Il magistrato Pasquale Pacifico

Ebbene, dopo i fatti descritti in cui ci sono assoluzioni assurde; indagini non fatte o ritardate; mancate catture di latitanti; mancate perquisizioni; carte e foto che si sono “perse” per non dire volontariamente occultate; omissioni e ritardi clamorosi di organi istituzionali preposti alla lotta alla mafia e alle loro collusioni/connessioni, dopo tutto ciò che cosa succede?
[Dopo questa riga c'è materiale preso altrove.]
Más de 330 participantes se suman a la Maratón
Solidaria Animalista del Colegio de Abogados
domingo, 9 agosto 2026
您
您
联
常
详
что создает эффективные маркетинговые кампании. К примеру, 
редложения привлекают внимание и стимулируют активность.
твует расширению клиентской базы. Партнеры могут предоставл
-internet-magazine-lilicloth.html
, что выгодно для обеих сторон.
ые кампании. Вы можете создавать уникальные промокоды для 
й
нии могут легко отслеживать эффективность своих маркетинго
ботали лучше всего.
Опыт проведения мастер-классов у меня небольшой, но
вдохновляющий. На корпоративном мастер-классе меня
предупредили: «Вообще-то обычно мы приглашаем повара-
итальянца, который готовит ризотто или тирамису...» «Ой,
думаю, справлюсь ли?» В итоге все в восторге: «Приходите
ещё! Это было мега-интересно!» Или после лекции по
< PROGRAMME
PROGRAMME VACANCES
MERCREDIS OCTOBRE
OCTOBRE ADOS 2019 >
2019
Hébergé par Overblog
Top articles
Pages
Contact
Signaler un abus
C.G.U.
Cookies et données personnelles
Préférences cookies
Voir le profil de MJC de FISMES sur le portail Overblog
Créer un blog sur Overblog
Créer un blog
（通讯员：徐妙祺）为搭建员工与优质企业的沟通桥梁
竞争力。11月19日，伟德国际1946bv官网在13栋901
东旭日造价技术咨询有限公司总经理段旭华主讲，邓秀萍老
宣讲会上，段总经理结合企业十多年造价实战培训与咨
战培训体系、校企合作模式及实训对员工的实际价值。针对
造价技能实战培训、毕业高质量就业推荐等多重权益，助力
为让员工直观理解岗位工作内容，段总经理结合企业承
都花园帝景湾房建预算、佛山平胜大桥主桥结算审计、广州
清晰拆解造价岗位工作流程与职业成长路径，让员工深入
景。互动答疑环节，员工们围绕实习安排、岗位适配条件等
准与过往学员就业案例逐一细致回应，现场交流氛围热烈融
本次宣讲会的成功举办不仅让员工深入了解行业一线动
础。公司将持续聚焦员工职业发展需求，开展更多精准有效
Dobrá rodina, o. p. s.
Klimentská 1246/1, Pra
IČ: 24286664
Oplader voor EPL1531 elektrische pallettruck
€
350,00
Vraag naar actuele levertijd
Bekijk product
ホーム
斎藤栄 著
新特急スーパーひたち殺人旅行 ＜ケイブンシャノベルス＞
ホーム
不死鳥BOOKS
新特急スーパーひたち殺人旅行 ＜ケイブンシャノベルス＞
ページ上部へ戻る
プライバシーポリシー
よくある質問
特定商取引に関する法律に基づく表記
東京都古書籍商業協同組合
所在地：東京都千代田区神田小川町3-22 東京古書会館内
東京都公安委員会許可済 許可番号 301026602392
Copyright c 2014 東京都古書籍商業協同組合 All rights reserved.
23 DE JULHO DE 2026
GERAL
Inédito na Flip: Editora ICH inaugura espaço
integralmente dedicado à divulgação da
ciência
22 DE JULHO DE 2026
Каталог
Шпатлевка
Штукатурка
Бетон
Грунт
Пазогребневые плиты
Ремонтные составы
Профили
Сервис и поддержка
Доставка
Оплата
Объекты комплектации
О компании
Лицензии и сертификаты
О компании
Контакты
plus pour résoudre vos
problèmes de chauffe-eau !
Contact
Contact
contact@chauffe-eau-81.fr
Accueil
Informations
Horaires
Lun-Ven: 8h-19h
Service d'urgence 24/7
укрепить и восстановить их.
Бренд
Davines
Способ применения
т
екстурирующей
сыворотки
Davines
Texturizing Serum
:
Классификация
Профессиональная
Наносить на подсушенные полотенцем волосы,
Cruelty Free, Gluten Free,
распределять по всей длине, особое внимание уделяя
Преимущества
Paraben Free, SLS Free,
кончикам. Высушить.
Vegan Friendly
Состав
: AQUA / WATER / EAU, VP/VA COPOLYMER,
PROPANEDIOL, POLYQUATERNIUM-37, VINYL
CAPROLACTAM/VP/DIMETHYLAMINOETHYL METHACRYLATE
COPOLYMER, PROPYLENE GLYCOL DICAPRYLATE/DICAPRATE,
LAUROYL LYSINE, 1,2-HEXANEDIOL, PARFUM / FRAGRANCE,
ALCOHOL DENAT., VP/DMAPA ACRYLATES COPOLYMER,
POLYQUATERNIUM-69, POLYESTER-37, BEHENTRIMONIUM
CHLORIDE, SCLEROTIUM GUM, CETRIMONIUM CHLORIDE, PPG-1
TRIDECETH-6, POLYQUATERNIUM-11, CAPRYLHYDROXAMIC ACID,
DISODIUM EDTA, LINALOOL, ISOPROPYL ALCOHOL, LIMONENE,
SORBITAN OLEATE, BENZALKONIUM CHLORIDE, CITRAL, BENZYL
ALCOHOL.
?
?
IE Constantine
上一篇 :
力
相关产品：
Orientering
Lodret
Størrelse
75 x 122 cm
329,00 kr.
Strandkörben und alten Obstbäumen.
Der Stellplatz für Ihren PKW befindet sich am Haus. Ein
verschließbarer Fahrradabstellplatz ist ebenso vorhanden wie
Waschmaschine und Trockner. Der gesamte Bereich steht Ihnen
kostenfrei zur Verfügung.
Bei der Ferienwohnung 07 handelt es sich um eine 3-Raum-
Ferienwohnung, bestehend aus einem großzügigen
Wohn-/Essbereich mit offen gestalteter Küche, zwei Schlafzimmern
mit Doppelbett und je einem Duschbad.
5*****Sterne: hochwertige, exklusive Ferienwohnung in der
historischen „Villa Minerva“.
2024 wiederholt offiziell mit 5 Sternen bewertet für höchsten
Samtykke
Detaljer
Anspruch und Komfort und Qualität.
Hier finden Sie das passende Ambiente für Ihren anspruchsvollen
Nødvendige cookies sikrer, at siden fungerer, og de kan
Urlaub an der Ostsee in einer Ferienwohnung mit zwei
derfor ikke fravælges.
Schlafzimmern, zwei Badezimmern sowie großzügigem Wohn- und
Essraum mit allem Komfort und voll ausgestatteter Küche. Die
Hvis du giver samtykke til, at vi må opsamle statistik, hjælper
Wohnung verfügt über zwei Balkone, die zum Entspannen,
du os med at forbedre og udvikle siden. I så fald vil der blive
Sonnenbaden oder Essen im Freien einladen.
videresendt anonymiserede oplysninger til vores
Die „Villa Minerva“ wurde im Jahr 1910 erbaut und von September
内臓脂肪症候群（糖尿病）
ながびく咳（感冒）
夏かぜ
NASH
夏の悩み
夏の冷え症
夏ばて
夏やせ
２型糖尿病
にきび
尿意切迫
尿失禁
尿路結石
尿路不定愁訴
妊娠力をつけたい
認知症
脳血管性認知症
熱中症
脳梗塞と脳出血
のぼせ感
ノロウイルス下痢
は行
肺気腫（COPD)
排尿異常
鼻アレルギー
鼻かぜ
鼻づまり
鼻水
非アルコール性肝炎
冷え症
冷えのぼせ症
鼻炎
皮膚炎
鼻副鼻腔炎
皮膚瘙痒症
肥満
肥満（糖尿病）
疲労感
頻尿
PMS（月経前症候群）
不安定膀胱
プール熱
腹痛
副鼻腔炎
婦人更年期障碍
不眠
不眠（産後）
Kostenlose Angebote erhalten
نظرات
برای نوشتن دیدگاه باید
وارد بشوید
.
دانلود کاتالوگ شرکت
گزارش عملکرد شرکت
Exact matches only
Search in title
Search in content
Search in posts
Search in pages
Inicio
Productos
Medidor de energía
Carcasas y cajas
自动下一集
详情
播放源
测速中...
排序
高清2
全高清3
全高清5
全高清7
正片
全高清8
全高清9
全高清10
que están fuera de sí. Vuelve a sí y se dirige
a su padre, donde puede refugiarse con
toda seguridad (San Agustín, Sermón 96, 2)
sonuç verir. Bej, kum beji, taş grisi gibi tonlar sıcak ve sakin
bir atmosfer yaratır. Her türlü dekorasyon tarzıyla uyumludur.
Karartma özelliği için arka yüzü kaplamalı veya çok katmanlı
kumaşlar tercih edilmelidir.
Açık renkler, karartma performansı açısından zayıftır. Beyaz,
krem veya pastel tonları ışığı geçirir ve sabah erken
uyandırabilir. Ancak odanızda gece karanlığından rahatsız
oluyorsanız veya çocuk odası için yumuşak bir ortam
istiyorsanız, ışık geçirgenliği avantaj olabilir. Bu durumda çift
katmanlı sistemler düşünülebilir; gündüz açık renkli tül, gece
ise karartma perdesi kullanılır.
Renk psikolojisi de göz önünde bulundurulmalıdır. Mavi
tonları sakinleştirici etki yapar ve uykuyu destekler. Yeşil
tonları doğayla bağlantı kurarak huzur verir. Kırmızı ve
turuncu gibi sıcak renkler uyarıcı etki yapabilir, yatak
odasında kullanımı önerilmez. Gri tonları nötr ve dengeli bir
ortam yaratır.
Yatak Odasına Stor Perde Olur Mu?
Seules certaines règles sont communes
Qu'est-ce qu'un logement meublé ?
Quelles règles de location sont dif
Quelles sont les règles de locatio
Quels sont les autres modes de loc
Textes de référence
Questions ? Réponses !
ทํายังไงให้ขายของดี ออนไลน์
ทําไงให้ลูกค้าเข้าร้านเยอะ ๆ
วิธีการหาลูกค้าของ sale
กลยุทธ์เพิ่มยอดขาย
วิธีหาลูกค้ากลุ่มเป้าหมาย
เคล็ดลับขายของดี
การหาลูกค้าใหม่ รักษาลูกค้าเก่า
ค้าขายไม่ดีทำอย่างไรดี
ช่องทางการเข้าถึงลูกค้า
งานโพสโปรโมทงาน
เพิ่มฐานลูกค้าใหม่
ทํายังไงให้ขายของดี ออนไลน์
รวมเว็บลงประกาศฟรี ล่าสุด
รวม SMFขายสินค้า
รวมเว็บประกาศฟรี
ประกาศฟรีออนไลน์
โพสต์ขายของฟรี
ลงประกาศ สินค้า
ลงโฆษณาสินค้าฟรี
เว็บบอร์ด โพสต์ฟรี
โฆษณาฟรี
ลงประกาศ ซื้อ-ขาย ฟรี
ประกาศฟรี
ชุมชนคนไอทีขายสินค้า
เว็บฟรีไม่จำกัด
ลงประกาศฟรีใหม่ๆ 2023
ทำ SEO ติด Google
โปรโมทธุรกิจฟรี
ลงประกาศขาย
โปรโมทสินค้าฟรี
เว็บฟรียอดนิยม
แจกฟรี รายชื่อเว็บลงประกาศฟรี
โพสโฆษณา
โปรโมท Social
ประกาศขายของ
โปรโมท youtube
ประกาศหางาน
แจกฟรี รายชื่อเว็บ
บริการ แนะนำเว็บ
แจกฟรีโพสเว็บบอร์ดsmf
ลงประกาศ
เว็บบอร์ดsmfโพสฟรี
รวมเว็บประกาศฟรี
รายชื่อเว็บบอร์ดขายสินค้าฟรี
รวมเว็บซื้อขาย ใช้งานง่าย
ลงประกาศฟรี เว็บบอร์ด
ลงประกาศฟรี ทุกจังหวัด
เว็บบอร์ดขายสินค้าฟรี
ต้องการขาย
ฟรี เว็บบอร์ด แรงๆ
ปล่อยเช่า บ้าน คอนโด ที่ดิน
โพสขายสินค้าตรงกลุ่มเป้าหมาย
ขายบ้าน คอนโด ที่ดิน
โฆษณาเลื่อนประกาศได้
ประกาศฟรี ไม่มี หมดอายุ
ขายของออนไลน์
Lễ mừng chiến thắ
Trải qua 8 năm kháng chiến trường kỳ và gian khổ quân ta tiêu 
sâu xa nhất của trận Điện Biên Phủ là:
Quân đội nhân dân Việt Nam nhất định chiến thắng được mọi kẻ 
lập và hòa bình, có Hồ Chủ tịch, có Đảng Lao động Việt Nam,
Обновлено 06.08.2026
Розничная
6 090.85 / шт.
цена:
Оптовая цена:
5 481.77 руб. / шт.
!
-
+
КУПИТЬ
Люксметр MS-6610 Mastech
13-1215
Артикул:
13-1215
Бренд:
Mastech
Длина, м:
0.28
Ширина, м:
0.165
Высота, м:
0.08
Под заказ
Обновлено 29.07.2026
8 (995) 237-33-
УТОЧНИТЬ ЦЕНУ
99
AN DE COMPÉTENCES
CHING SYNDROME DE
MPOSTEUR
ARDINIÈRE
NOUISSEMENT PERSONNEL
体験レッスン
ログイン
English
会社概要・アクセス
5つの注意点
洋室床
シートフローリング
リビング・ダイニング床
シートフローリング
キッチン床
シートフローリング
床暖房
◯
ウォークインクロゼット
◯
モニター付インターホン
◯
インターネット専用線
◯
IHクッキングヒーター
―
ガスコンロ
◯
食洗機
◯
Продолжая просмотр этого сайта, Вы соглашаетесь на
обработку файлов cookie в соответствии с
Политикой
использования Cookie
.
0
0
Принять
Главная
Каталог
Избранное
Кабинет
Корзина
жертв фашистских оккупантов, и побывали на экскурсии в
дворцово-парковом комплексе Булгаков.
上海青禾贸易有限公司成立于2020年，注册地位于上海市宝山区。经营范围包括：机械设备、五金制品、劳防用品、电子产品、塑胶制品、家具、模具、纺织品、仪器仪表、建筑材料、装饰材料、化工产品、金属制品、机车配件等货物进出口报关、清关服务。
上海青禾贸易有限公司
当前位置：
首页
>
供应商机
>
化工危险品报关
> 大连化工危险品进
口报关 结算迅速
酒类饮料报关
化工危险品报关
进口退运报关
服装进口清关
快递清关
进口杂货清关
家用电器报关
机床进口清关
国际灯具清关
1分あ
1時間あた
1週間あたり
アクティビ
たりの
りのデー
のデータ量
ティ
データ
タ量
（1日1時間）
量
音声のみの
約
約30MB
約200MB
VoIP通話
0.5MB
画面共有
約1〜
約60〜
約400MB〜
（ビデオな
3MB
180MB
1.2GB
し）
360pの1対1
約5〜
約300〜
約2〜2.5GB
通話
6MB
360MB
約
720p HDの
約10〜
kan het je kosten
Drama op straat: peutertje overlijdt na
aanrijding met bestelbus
Coloro che sono stati assolti, coloro dalla parte Istituzionale che hanno ritardato e omesso, i politici coinvolti e un’altra marea di personaggi istituzionali che dovevano essere quantomeno indagati e processati, invece, hanno fatto tutti carriera: chi in Magistratura, chi nella politica, chi con il fare parte dei vertici dei servizi segreti di questa pseudo Repubblica…!

Spero ora avrete compreso le ipocrisie che vengono fatte e dette da chi ha una responsabilita’ Istituzionale altissima e nulla fa, anzi li elogia e li promuove, verso chi ha colluso e tramato contro il popolo Italiano causando vittime innocenti di questo sistema infame ancora attualmente in atto!!!